Der Stausee Ferden im Lötschental gehört mit seiner 67 Meter hohen Bogenstaumauer zu den mittelgrossen Anlagen im Wallis. Als sich die Lage bei Blatten zuspitzte, musste man reagieren, wie Martin Gattlen vom Kraftwerksbetreiber Enalpin erklärt: «Wir haben Wasser abgelassen, um eine allfällige Flutwelle auffangen zu können.

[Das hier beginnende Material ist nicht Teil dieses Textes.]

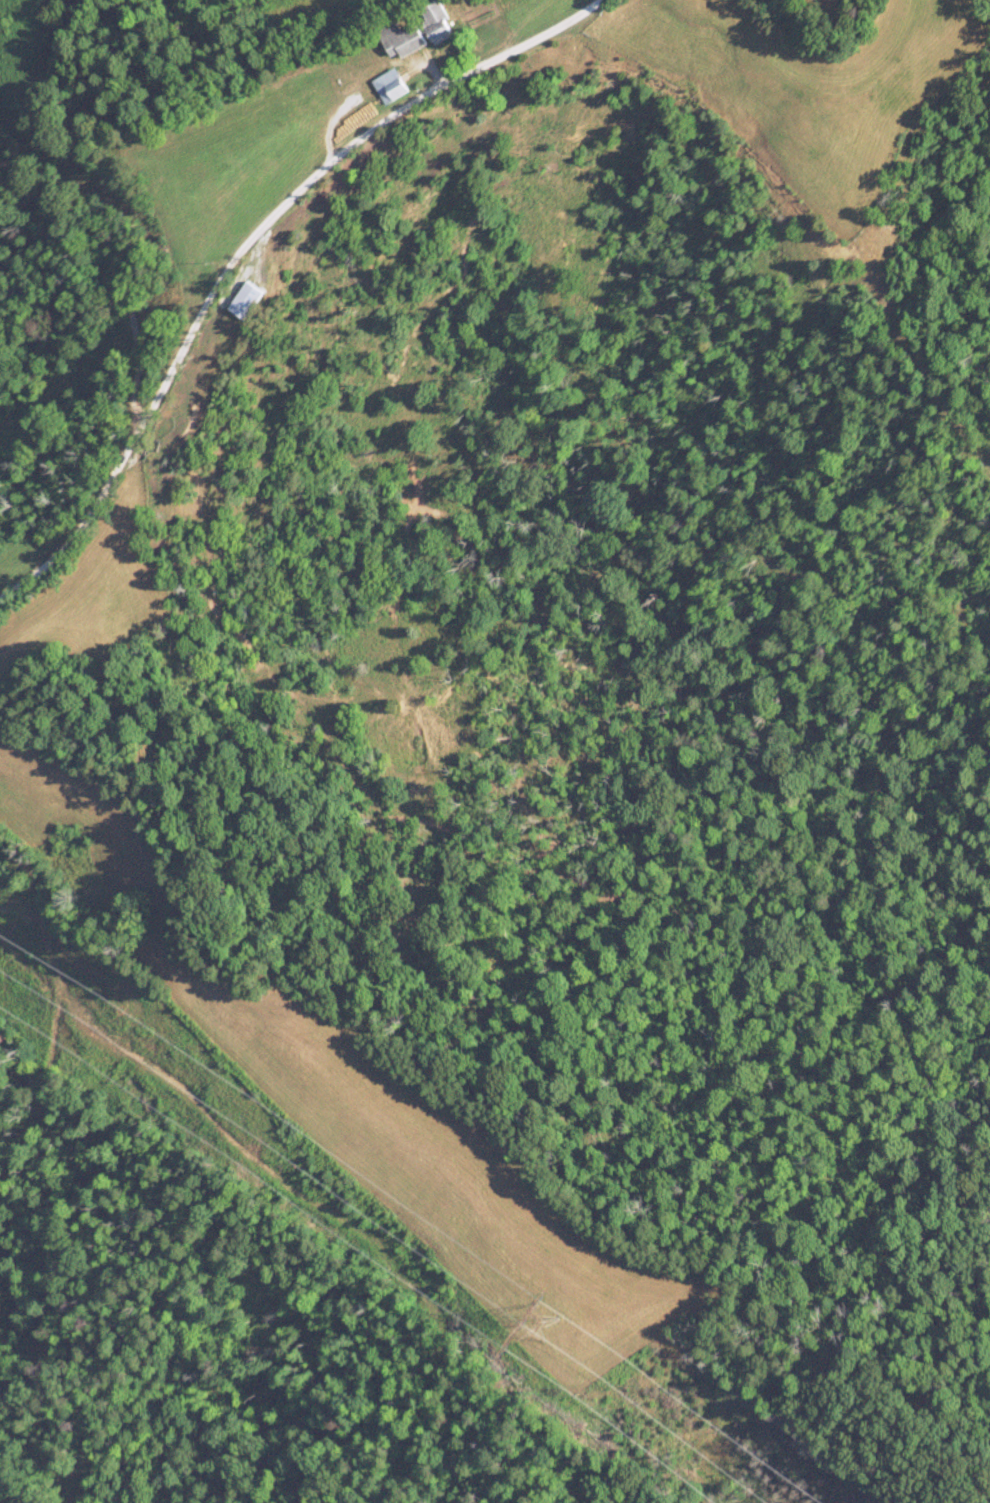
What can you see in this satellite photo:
building: (434, 21)
building: (400, 40)
building: (388, 87)
road: (354, 173)
road: (94, 272)
building: (244, 301)
road: (96, 501)
power tower: (547, 1321)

Und das Wasser des Talflusses Lonza führt nun sehr viel Schutt, Schwemmholz und Sedimente in den Stausee, sodass wir das Wasser nicht für die Stromproduktion nutzen können.»

Die Sicherheit der Staumauer sei aber nie zur Debatte gestanden, betont Gattlen gegenüber Radio SRF. «Die ist stabil in gutem Fels gebaut.»

Die Überwachung der Naturrisiken ist eine Konstante, die war vor Blatten da und die wird auch nach Blatten bleiben.
Autor: Amédée Murisier Stromkonzern Alpiq

Dasselbe betont auch Amédée Murisier vom Stromkonzern Alpiq, der im Wallis sechs grosse Speicherkraftwerke betreibt: «Wir müssen nach den Ereignissen in Blatten nicht über die Bücher gehen. Die Überwachung der Naturrisiken ist eine Konstante, die war vor Blatten da und die wird auch nach Blatten bleiben.»

Nicht nur würden die Staumauern regelmässig überprüft und vermessen, sondern auch die Hänge oberhalb, erklärt Murisier, der bei Alpiq für die Produktion der Schweizer Kraftwerke zuständig ist, und erwähnt als Beispiel den Stausee Gibidum, ein paar Täler weiter, unterhalb des Aletschgletschers: «Dort gibt es einen Hang, der sich vor einigen Jahren leicht bewegte, unterhalb der Moosfluh. Dank der Überwachung konnten wir dies feststellen und entsprechende Vorkehrungen treffen.» Zurzeit sei der Hang aber wieder stabil.

Wenn Felsen wanken, schützen Stauseen

Talsperren und Stauseen könnten in Zukunft noch wichtiger werden, ergänzt Robert Boes, Professor für Wasserbau an der ETH Zürich: Bei drohenden Bergstürzen oder auch bei starken Niederschlägen könnten Stauseen die tiefergelegenen Gebiete schützen. «Wir haben letzten Sommer gesehen, dass der Stausee von Mattmark oberhalb von Saas-Grund 11 Millionen Kubikmeter Wasser zurückhalten konnte. So kam es im Tal der Saaser Vispa nur zu kleineren Überschwemmungen, während im benachbarten Tal, wo es keinen Stausee gibt, bei Zermatt grosse Hochwasserschäden auftraten.»

Und schliesslich könnten die Stauseen künftig auch als Wasserreservoirs für die Bewässerungen dienen, betont Boes. Denn wenn wegen des Klimawandels die Gletscher schmelzen, verringern sich auch die Abflussmengen der alpinen Bäche und Flüsse.

Stromproduktion, Hochwasserschutz, Bewässerung – all diese Ansprüche unter einen Hut zu bekommen, das wird eine grosse Herausforderung für die nächsten Jahre sein, für die Kraftwerksbetreiber und für die ganze Gesellschaft.